++++ Document segment
Another tool I had to make was some replacement wrenches for an OLD 9" (230mm) angle grinder. This grinder is an heirloom, and is so old it doesn't have spindle locks or any form of softstart. This means the spindle torques up really fast, and this seizes the retaining  piece on. I modified an old 7" pin wrench and 17mm spanner to undo the retainer in the past, but during some work the retainer became so tight the pinwrench failed during attempts to undo it.



Figure 3 - old wrenches alongside new wrenches - the ruler is 300mm (12") long


Figure 4 - old wrenches which failed

I made a new pin wrench using 1/4 x 1 1/4" flat bar with some grade 8 bolts filed down to make the pins. (4.6mm diameter on 28.1mm centres) The handle to this new pin wrench is twice as long as the original and once used the cheap modified 17mm spanner started bending. More scrap steel and I made a heavy duty 17mm spindle spanner.




Figure 5 - bolts used to provide pins in pin-wrench


Bonus Shop Tip - Cigarette Lighter Parts



Figure 6 - Disposable lighter found on road - cracked and empty

I walk the dog each day and often find discarded broken cigarette lighters. I usually pick them up and take them home to pull apart. What's worth having in a cigarette lighter?



Figure 7 - parts inside a disposable cigarette lighter

There is 2 springs and a "jet" which can be useful. The springs are a useful size for making detents in small tools, and the longer flint propelling spring is a size which is sometimes found in rifle ejectors. I've only started collecting the jets since I figure I can use them to solder into larger brass pieces instead of trying to drill such a tiny hole - useful for a burner in my project list.

Next articles will be the construction of the lathe stand.
++++++++
Exercise set
**a)** In the workshop article, what diameter and spacing were used for the pins on the new pin wrench?
**b)** According to the workshop article, why does the retaining piece on the old angle grinder seize on?
**c)** Continue the workshop article on tool-making and lighter parts from its final sentence.
The entries come from a separate source and have no connection to the workshop article.
++++ Dataset
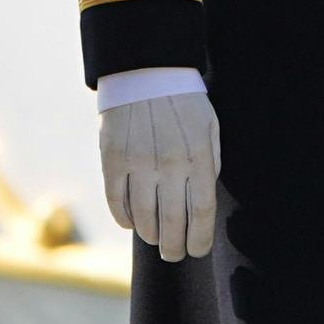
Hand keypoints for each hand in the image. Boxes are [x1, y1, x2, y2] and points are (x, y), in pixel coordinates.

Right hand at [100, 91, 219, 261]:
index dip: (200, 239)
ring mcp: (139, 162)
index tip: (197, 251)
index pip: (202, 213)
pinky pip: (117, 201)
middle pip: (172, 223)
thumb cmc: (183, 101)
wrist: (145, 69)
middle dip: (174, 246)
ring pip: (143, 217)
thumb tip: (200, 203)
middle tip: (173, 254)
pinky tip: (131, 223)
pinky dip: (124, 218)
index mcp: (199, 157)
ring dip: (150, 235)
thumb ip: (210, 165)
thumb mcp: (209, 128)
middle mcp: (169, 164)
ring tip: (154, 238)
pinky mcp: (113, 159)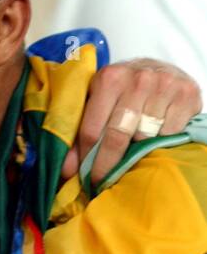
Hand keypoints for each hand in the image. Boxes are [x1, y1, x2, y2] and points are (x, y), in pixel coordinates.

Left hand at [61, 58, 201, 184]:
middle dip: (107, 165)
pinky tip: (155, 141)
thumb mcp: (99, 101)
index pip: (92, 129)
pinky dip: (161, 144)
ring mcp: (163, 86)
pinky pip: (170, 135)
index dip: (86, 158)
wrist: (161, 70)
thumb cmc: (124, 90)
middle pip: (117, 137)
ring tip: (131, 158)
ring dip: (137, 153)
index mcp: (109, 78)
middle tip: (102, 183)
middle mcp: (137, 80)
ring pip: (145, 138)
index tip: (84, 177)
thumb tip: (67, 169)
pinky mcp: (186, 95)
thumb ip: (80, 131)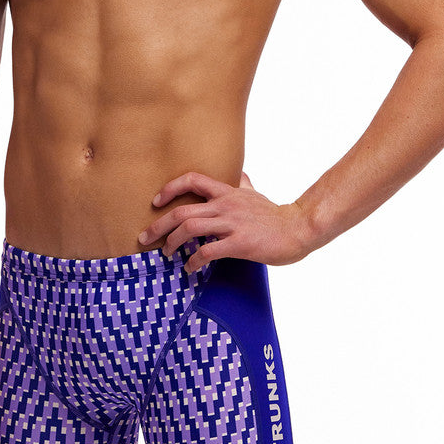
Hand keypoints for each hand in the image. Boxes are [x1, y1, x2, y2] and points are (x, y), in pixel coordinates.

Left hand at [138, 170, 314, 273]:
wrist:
++++++++
++++ Dataset
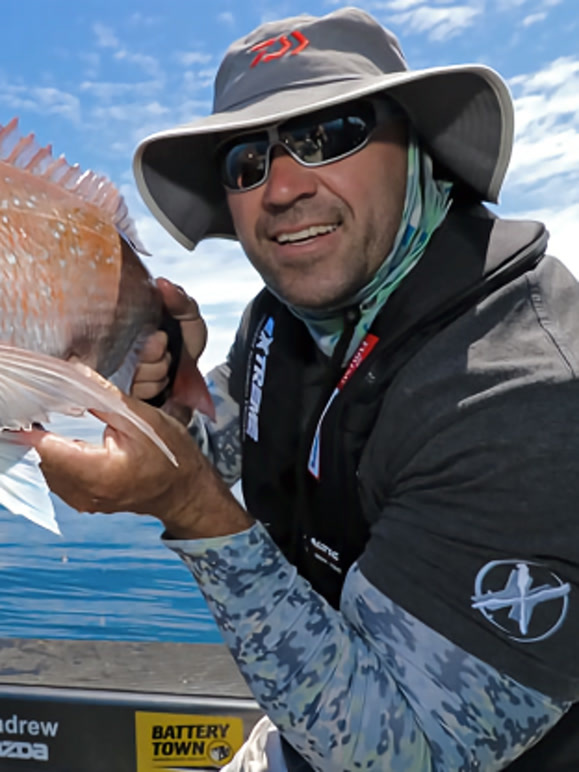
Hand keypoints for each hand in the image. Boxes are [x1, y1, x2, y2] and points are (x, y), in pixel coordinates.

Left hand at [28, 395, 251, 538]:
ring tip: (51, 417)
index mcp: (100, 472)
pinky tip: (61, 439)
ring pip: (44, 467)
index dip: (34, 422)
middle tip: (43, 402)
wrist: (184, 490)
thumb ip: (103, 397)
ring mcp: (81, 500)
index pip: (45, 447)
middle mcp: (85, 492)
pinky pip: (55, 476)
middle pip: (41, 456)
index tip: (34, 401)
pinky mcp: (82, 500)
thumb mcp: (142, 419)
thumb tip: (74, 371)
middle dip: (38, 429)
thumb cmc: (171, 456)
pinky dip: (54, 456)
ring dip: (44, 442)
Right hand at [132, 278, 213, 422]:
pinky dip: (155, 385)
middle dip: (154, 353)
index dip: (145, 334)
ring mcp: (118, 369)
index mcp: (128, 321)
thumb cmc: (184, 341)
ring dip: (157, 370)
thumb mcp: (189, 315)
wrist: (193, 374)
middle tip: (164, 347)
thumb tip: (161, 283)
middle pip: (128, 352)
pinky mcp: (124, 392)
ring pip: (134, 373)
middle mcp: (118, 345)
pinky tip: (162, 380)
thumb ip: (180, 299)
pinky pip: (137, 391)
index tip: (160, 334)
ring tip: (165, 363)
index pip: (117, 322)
++++++++
++++ Dataset
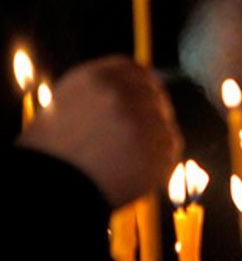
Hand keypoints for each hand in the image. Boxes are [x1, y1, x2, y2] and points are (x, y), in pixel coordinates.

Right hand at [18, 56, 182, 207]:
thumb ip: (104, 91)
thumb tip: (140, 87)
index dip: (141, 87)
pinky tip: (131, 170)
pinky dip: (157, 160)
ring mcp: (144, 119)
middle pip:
++++++++
Your responses
**a)** The pins are 4.6mm in diameter on 28.1mm centres.

**b)** The grinder is so old that it has no spindle lock and no soft start. As a result, the spindle torques up very fast, and that seizes the retaining piece on.

**c)**
Taig Lathe Cabinet - Motor Mount and unloader

I'll start documenting the build of the lathe cabinet using those photos still on the card in the camera (the other photos will have to wait until after the PC is rebuilt)

The Motor Mount
The original lathe stand used a jackshaft mounted on a wooden slide-way for a clutch, and speed control was limited to the cone pulleys on the motor/jackshaft - and then the standard Taig 6 speed cone pulley.

The new motor system would have the motor speed controlled by a VSD (Variable speed drive) giving infinite speed control over the range of 0-100%.
I still wanted a clutch (unloader) so I looked at various designs used by others and cobbled up a version of my own.

The belt tension aspect of the motor mount is loosely based on a design shown on Nick Carter's website. (www.cartertools.com)
His design uses rods for alignment, and a threaded rod for adjusting the position of the moving member. My design uses slots cut in the mount for alignment, and a threaded rod for adjustment.
The basic structure is made of two pieces of 50x50x3mm angle iron (2" x2" x1/8") welded together to make a channel 100mm wide and 50mm deep (4"W x 2"D). the length of the pieces is approx 200mm (8")

I then cut 2 pieces of 50x50x3mm angle iron at around 300mm (12") long and cut slots about 12mm (1/2") from one edge. The slots were a clearance fit on standard 6mm bolts. (Slots were cut using drills to mark the ends, then 1mm cutting disc in between)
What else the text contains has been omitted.